Dans ces conditions, nous ne saurions purement et simplement reprendre les analyses de nos maîtres, car celles-ci datent d'une époque où la société demeurait saine, si l'Etat était corrompu. Ils opposaient le pays réel au pays légal, le même pays d'ailleurs, mais pris soit dans son abstraction démocratique, soit dans son expression concrète. Au moment où cette distinction passe dans le langage courant, elle tend à perdre sa valeur, puisque la société s'étatise à mesure que l'Etat se socialise. Il n'y a pratiquement plus d'activité qui ne soit de quelque manière contrôlée, réglementée, et à la limite, commandée par la bureaucratie dirigeante.
De même, nos maîtres estimaient que, pour empêcher la ruine de la cathédrale, il suffisait de restaurer la clef de voûte. S'ils y étaient parvenus, tout aurait été, effectivement, sauvé. Ce ne fut pas. Comment jeter une clef de voûte sur une ruine ? Elle s'effondrerait avec elle. Il ne subsiste plus que les fondations, que le dessein général de l'édifice. La France ressemble à ces cités antiques, Glanum ou Amporia, que le barbare a rasées au sol, mais dont on retrouve, en creusant, le plan, inscrit dans la pierre.

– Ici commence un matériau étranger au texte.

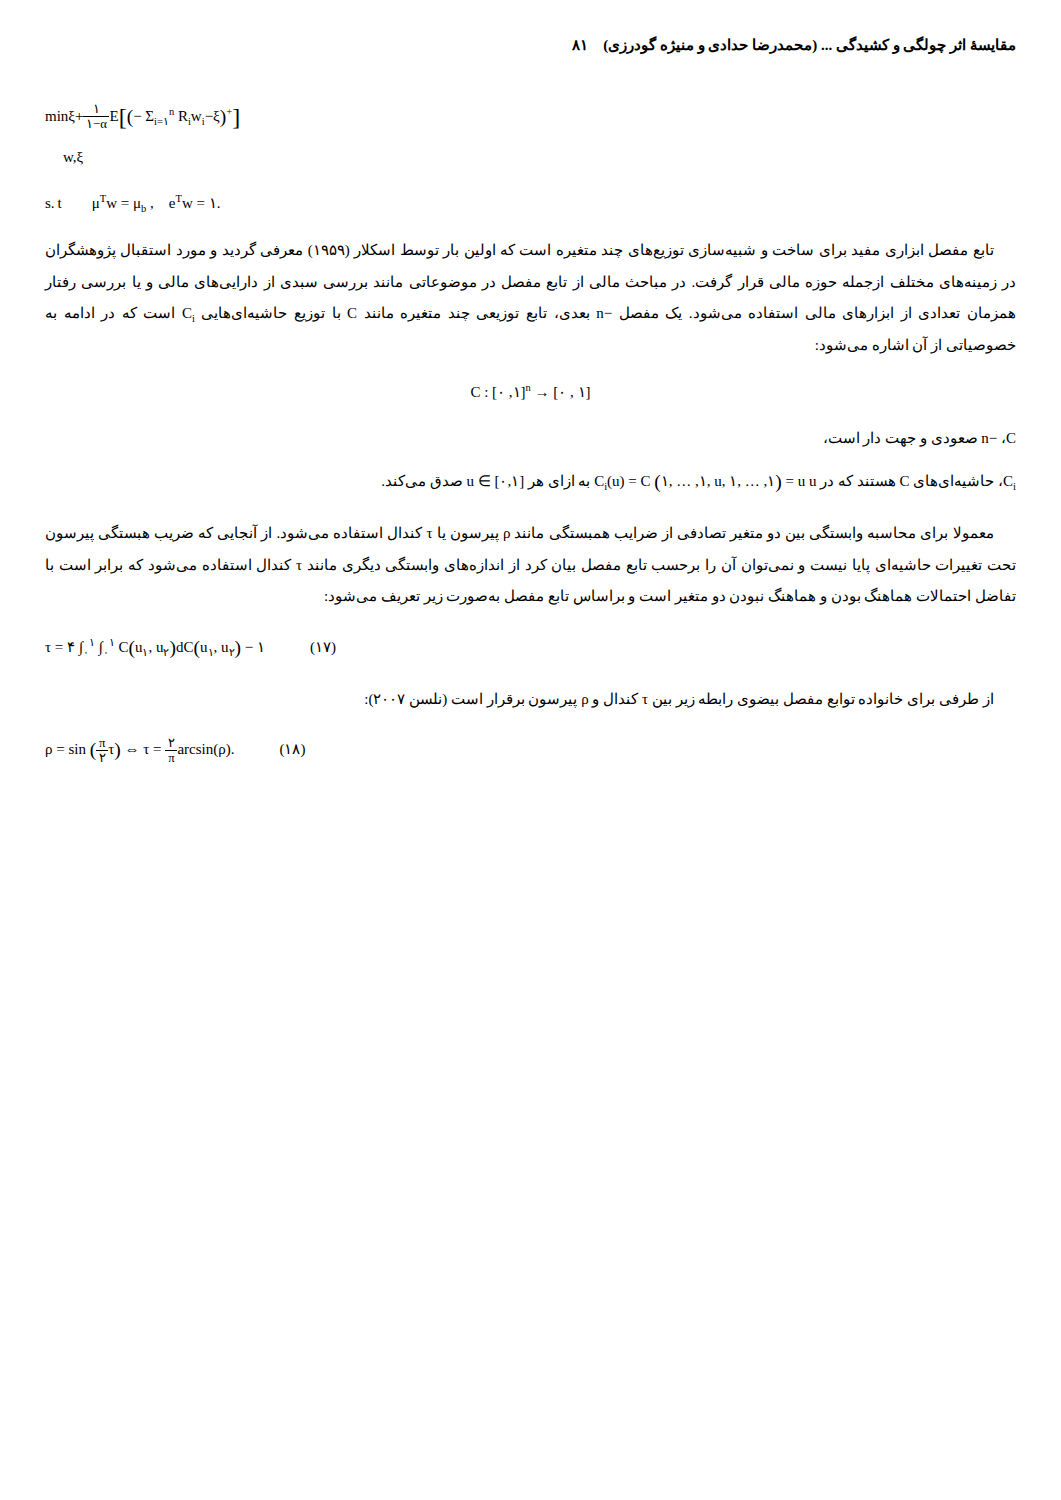مقایسهٔ اثر چولگی و کشیدگی ... (محمدرضا حدادی و منیژه گودرزی) ۸۱
minξ+۱۱−α E[(− Σi=۱n Riwi−ξ)+]
w,ξ
s. t μTw = μb , eTw = ۱.
تابع مفصل ابزاری مفید برای ساخت و شبیه‌سازی توزیع‌های چند متغیره است که اولین بار توسط اسکلار (۱۹۵۹) معرفی گردید و مورد استقبال پژوهشگران در زمینه‌های مختلف ازجمله حوزه مالی قرار گرفت. در مباحث مالی از تابع مفصل در موضوعاتی مانند بررسی سبدی از دارایی‌های مالی و یا بررسی رفتار همزمان تعدادی از ابزارهای مالی استفاده می‌شود. یک مفصل n− بعدی، تابع توزیعی چند متغیره مانند C با توزیع حاشیه‌ای‌هایی Ci است که در ادامه به خصوصیاتی از آن اشاره می‌شود:
C : [۰ ,۱]n → [۰ , ۱]
C، n− صعودی و جهت دار است،
Ci، حاشیه‌ای‌های C هستند که در u Ci(u) = C (۱, … ,۱, u, ۱, … ,۱) = u به ازای هر u ∈ [۰,۱] صدق می‌کند.
معمولا برای محاسبه وابستگی بین دو متغیر تصادفی از ضرایب همبستگی مانند ρ پیرسون یا τ کندال استفاده می‌شود. از آنجایی که ضریب هبستگی پیرسون تحت تغییرات حاشیه‌ای پایا نیست و نمی‌توان آن را برحسب تابع مفصل بیان کرد از اندازه‌های وابستگی دیگری مانند τ کندال استفاده می‌شود که برابر است با تفاضل احتمالات هماهنگ بودن و هماهنگ نبودن دو متغیر است و براساس تابع مفصل به‌صورت زیر تعریف می‌شود:
τ = ۴ ∫۰۱ ∫۰۱ C(u۱, u۲) dC(u۱, u۲) − ۱ (۱۷)
از طرفی برای خانواده توابع مفصل بیضوی رابطه زیر بین τ کندال و ρ پیرسون برقرار است (نلسن ۲۰۰۷):
ρ = sin (π ۲τ) ⇔ τ = ۲ πarcsin(ρ). (۱۸)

Il faut nous contenter, pour l'heure, de jeter sur le chantier une bâche de fortune, et travailler humblement, en partant du bas, de ce qui demeure, qui n'est pas beaucoup. Nous avons à reconstruire la société en même temps que l'Etat. Cette double tâche pose des problèmes nouveaux.
La fidélité à nos maîtres commandes de nous attacher à leur méthode, l'empirisme organisateur, plutôt qu'aux résultats contingents qu'ils ont obtenus, par l'usage, d'ailleurs correct en son temps, de cette méthode. Nous n'avons pas à les répéter, scolairement, en mauvais élèves, mais à les imiter. Etre empirique, cela consiste à constater que le temps fait son œuvre. Pour le pire, comme pour le meilleur. Etre organisateur, cela consiste à partir de ce qui existe, afin d'en conserver les formes et de les projeter dans un avenir qu'il nous appartient d'inventer. »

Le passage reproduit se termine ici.